Sleep and Delayed-onset Muscle Soreness (NCT06699186) | Clinical Trial Compass
CompletedNot Applicable
Sleep and Delayed-onset Muscle Soreness
Turkey (Türkiye)56 participantsStarted 2024-04-10
Plain-language summary
There is a need for further experimental research in order to gain a more in-depth understanding of this vicious cycle of pain and sleep disorders. Although the effects of chronic pain and its impact on sleep have been extensively researched, the influence of sleep on acute pain has been addressed in only a limited number of studies. A more comprehensive grasp of the manner in which sleep influences the pain sensory profile subsequent to an acute injury may offer insight into the significance of sleep during recovery stage. In this respect, the objective of this study was to examine the effect of sleep on pain perception, pain sensitivity and range of motion following the induction of delayed onset muscle soreness (DOMS) through eccentric loading, specifically through the performance of squat exercises.
Who can participate
Age range
18 Years – 25 Years
Sex
ALL
See this in plain English?
AI-rewrites the medical criteria so a patient or caregiver can understand them. Always confirm with the trial site.
Inclusion Criteria:
* Asymptomatic individuals
* Aged 18-25 years
Exclusion Criteria:
* Those who have functional exercise restrictions,
* Those with chronic cardiac or pulmonary diseases such as chronic obstructive pulmonary disease (COPD), asthma, interstitial lung disease and heart failure that may affect respiratory muscle strength and respiratory functions,
* Those with orthopedic problems, persistent neck and back pain and/or radiculopathy that prevent them from participating in the study,
* Those with diagnosed psychiatric disorders,
* Participants with cooperation problems that may prevent evaluations and treatment will not be included in the study.
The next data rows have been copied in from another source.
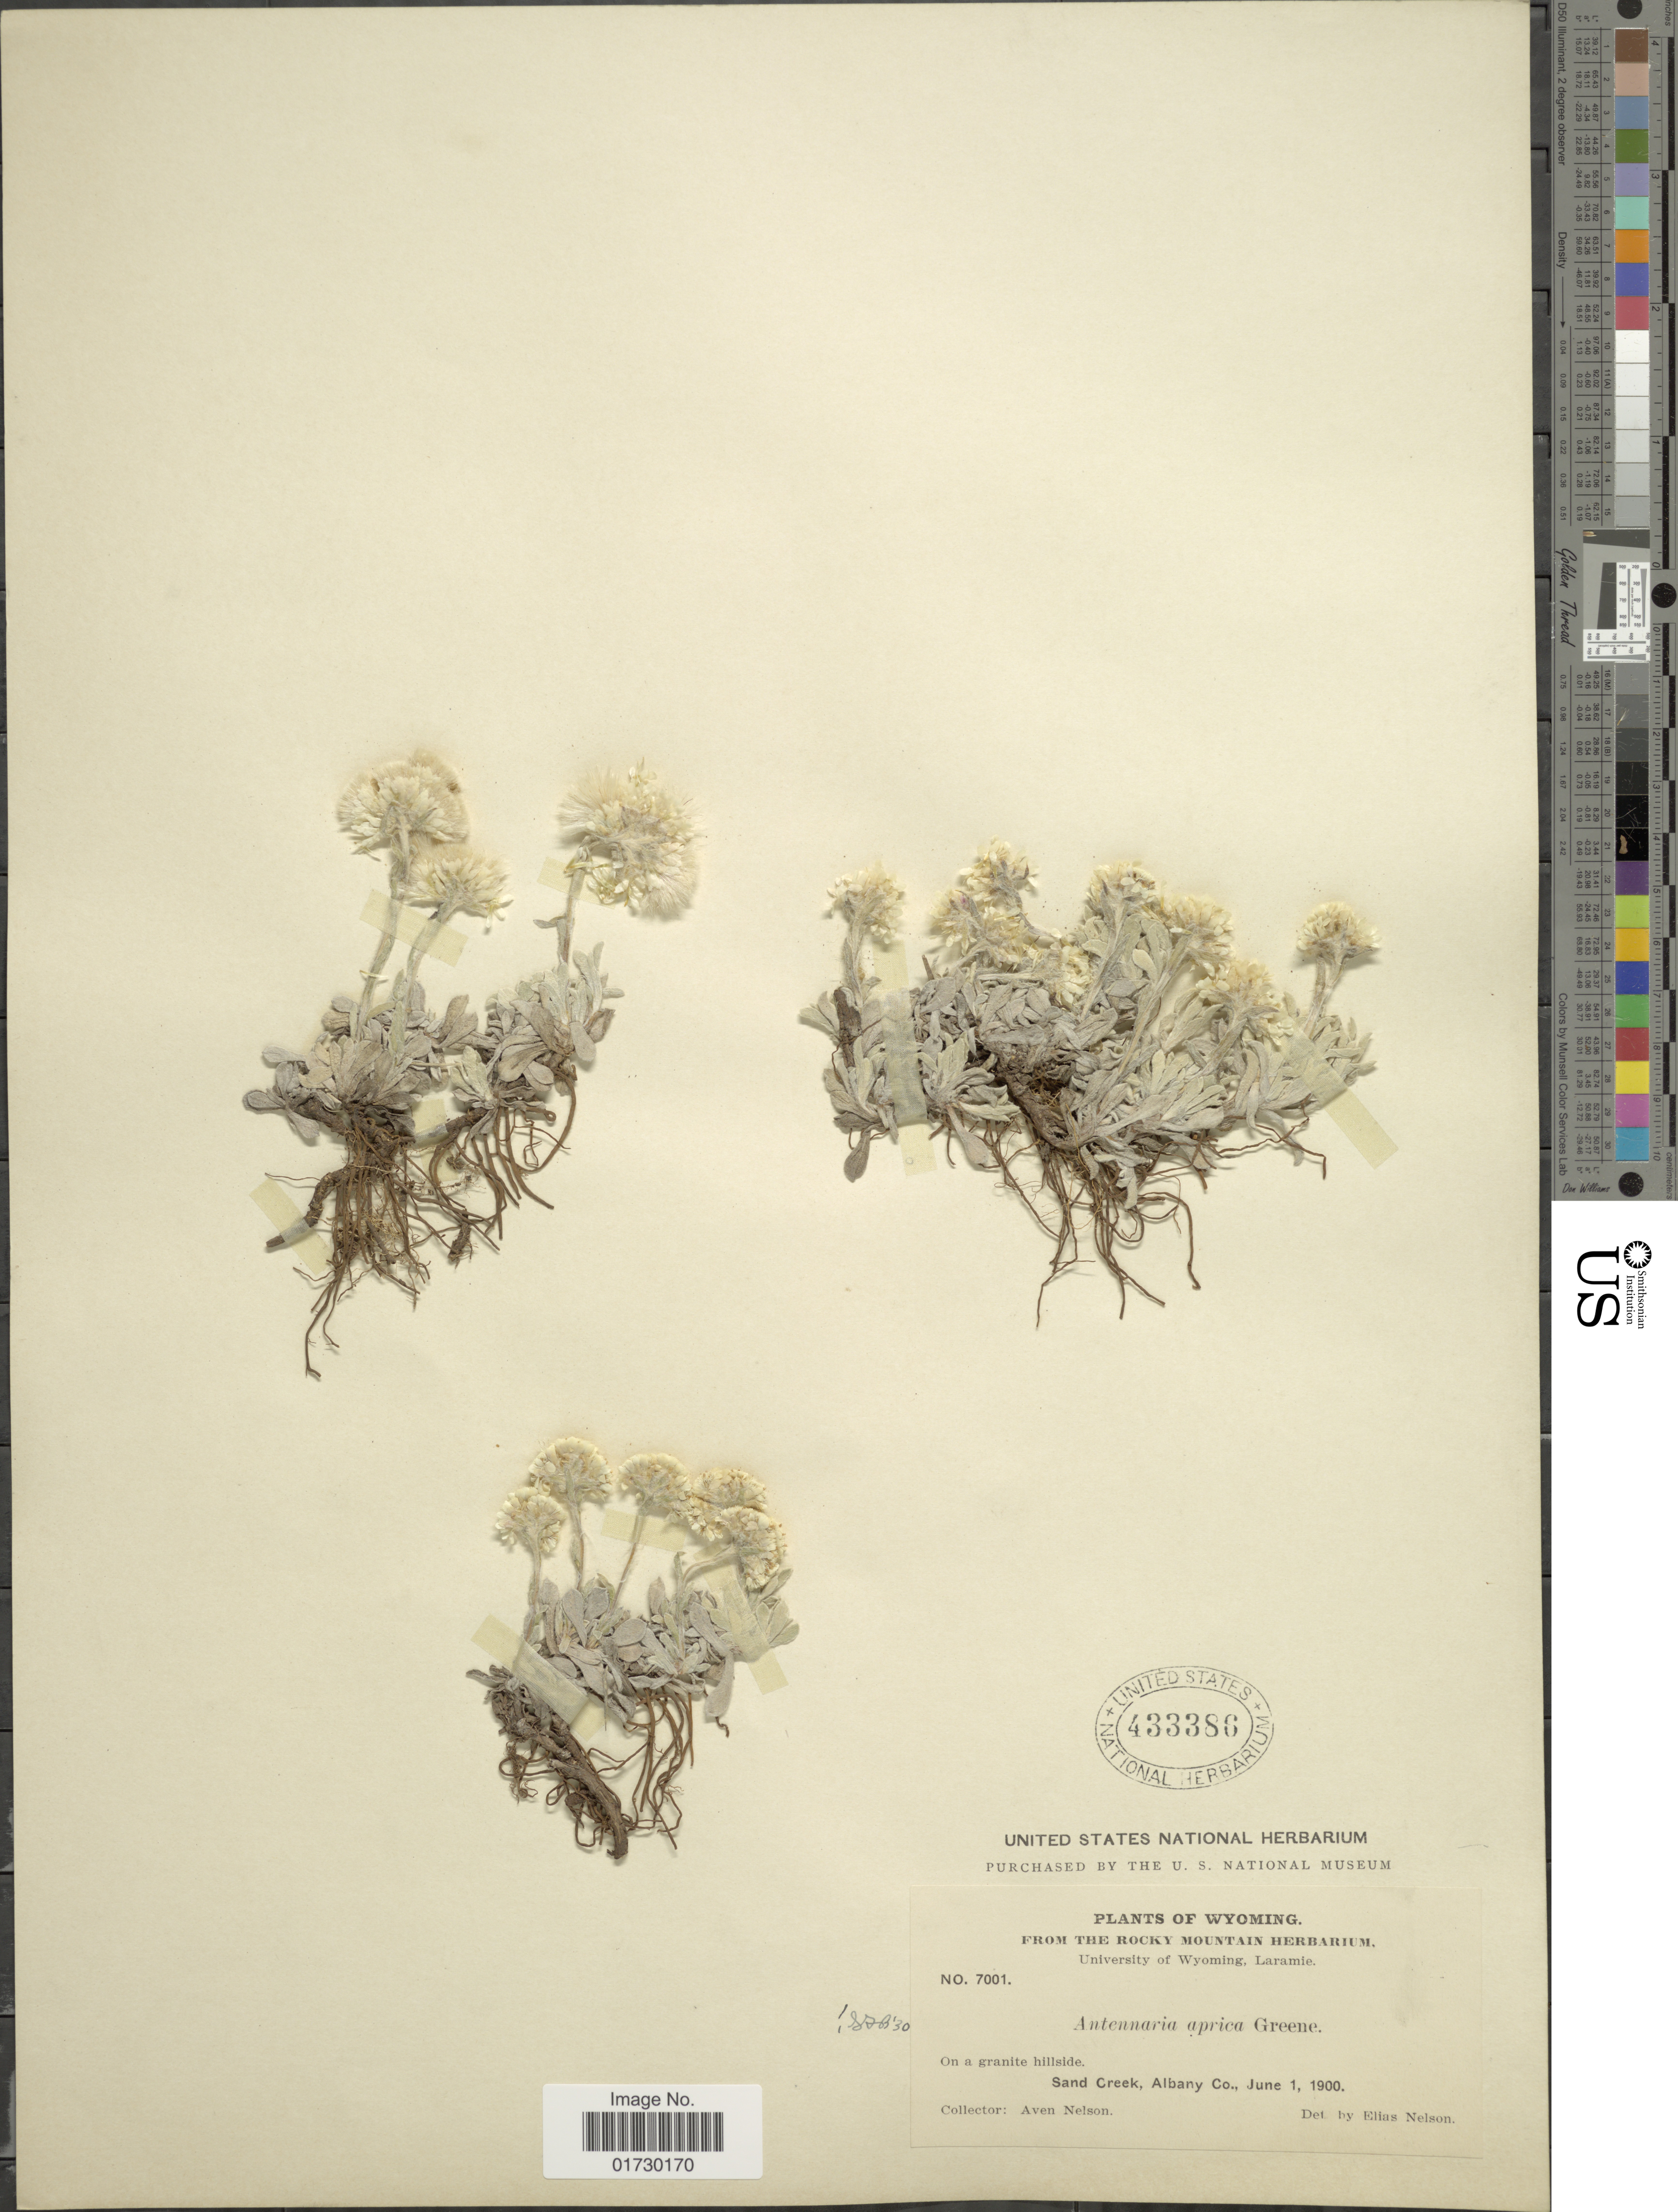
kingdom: Plantae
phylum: Tracheophyta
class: Magnoliopsida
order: Asterales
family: Asteraceae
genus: Antennaria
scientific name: Antennaria aprica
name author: Greene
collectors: A. Nelson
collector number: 7001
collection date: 1900-06-01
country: United States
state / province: Wyoming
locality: Sand Creek, Albany Co.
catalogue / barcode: US 433386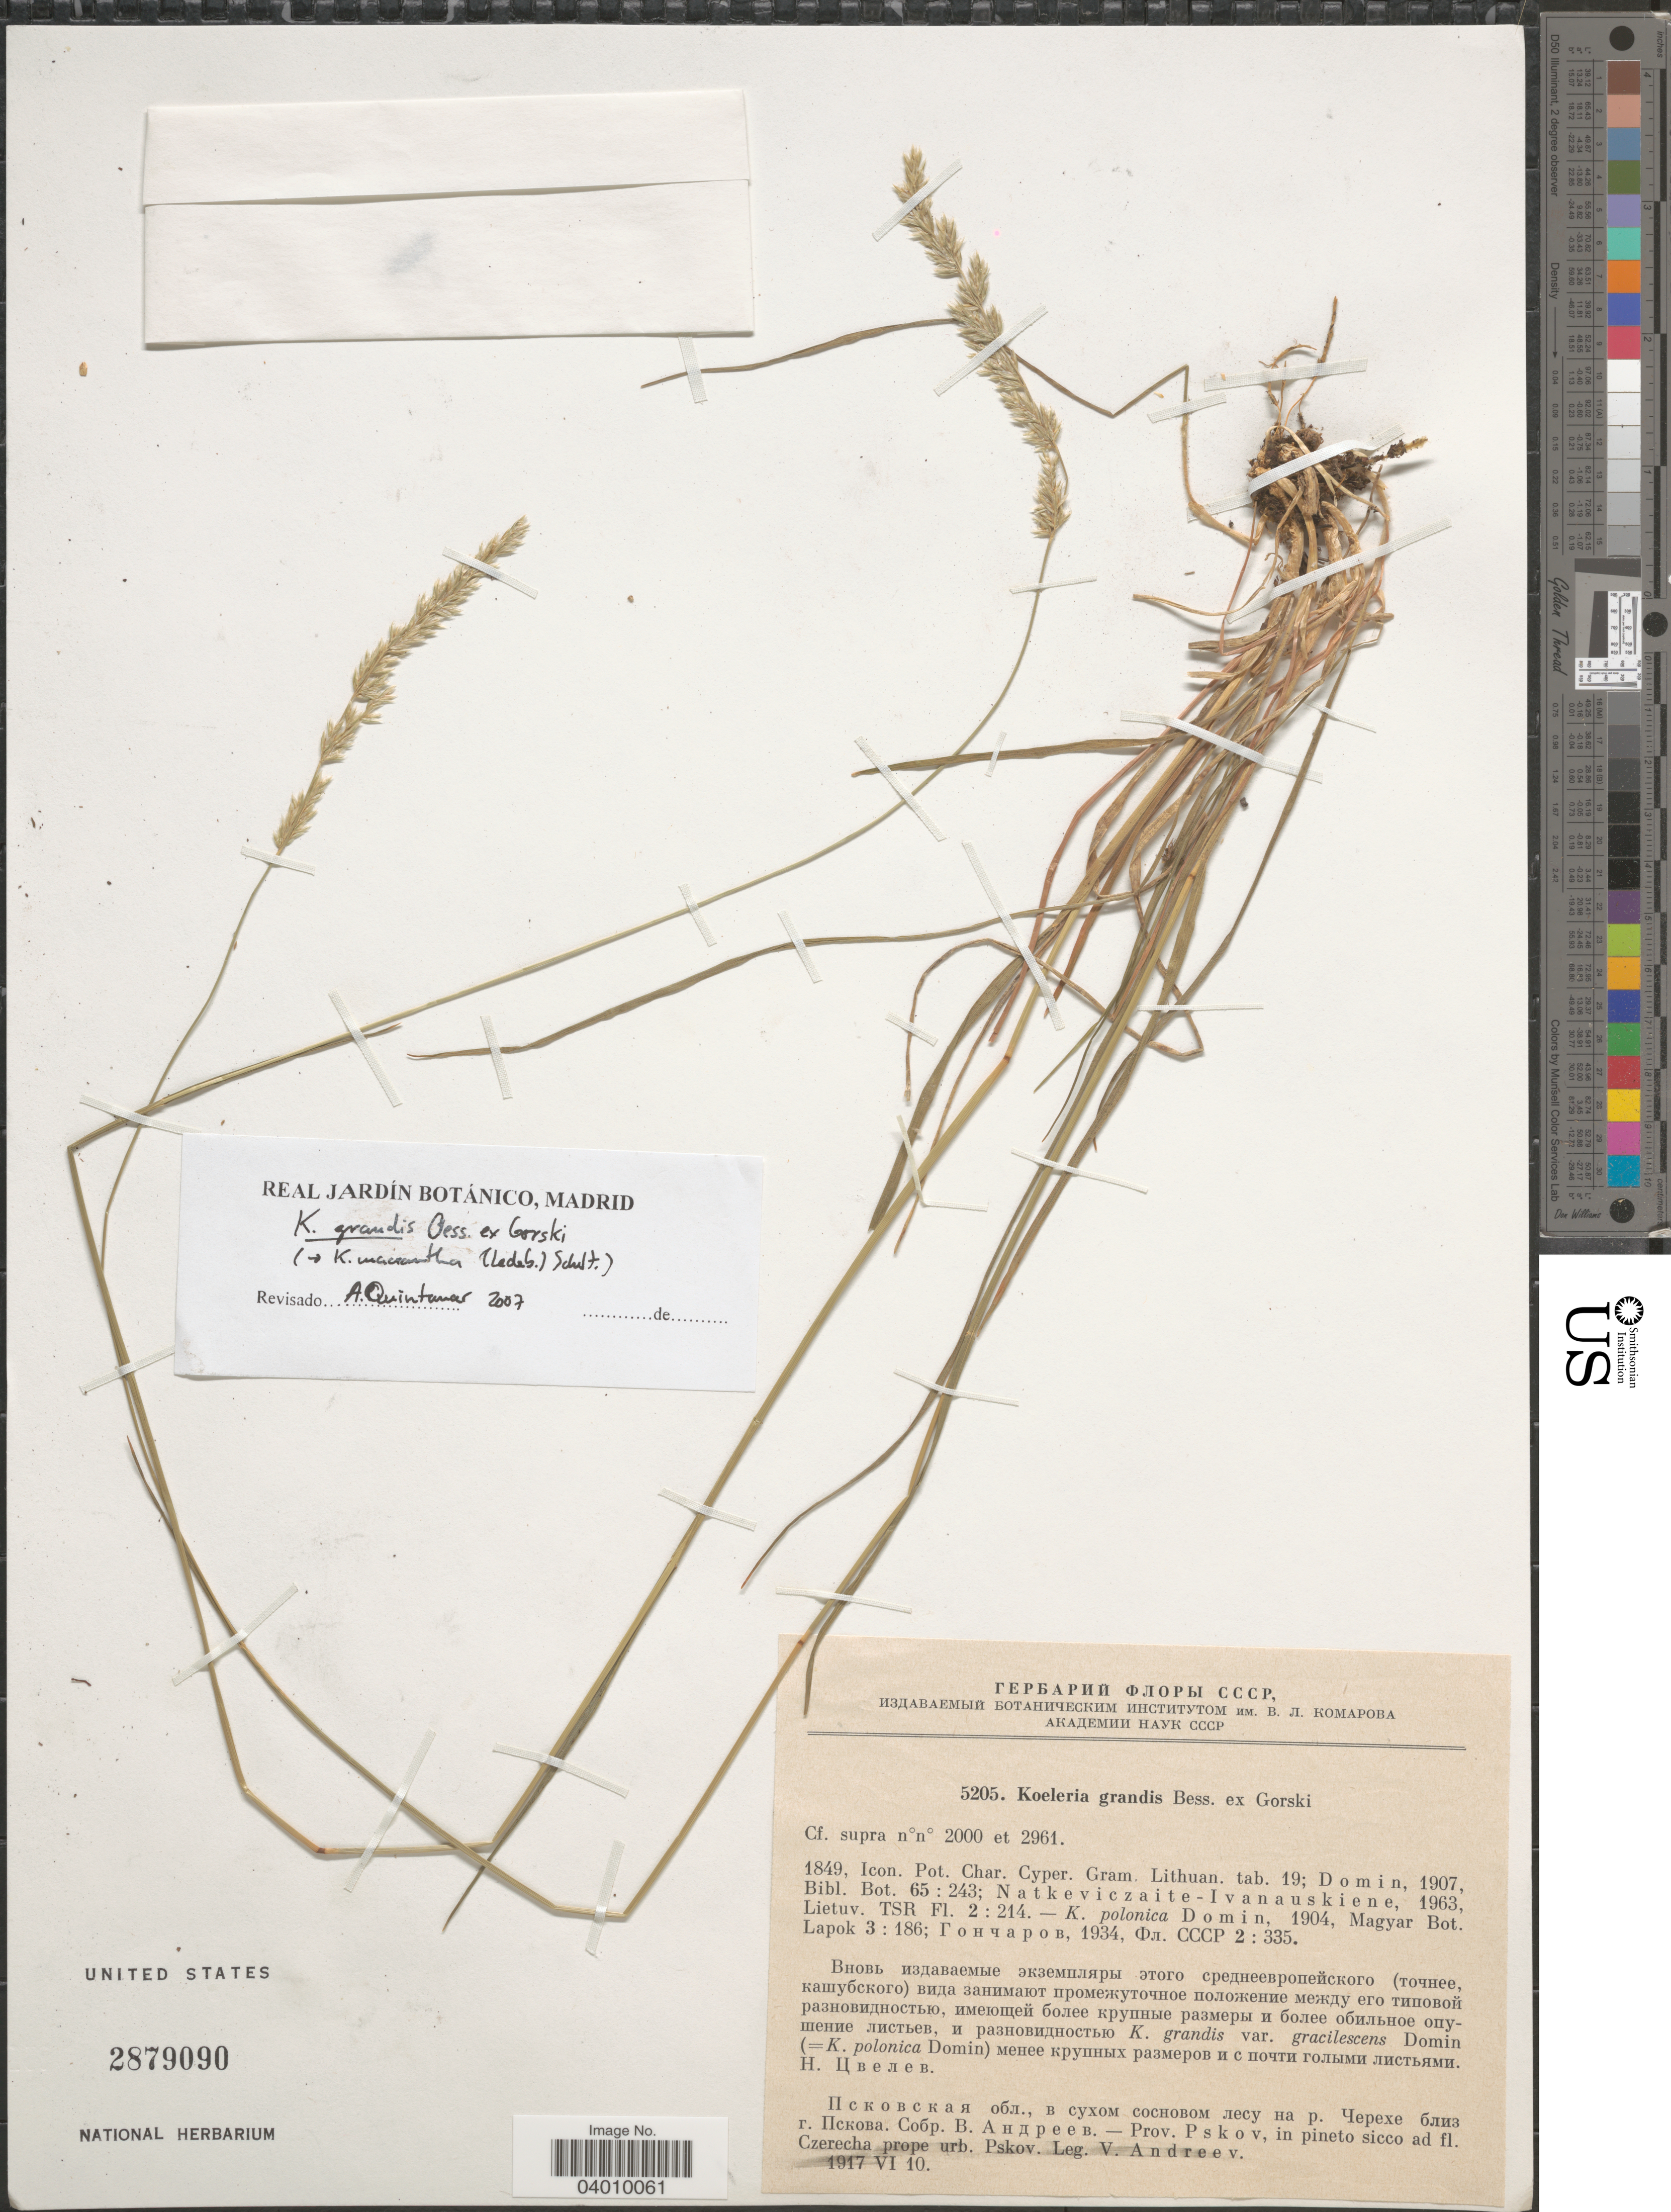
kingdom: Plantae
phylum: Tracheophyta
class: Liliopsida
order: Poales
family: Poaceae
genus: Koeleria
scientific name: Koeleria grandis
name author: Besser ex Gorski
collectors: V. Andreev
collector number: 5205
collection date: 1917-06-10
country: Russian Federation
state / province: Pskov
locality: In pineto sicco ad fl. Czerecha prope urb. Pskov.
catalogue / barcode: US 2879090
Questions worth asking your doctor
Bring these to your next appointment. They're a starting point for a shared conversation — not a sign you qualify or a recommendation to enrol.
1Based on my diagnosis and history, is this trial worth exploring for me — or is there a standard treatment we should try first?
2What does this trial's phase tell us about how much is already known about its safety and benefit?
3What would taking part actually involve for me — visits, tests, time, and travel?
4What are the known and possible risks or side effects I should weigh, and how would they be monitored?
5If this trial isn't the right fit, what other options or trials would you suggest I look into?
Generated to help you prepare — always confirm anything about your own eligibility and care with the study team and your doctor.
Questions for the trial coordinator
The trial coordinator is the person who runs the study day to day. These cover the practical side — logistics, costs, and what taking part would actually mean for your life. The study team confirms whether you meet the criteria; these are questions to ask, not a sign you qualify.
1What does taking part actually involve week to week — how many visits, where, and how long does each one take?
2What costs are covered by the study, and what might I have to pay for myself, including travel, parking, or time off work?
3What happens during screening, and what happens if the study team confirms I don't meet the criteria after those tests?
4Who pays for the scans, blood work, and other tests the trial requires — the study, my insurance, or me?
5How will being in the trial affect my regular care, and will my own doctor stay informed and involved?
6Can I leave the trial at any point if I change my mind, and what would happen to my care if I do?
A starting point for the conversation — always confirm anything about your own eligibility, costs, and care with the study team and your doctor.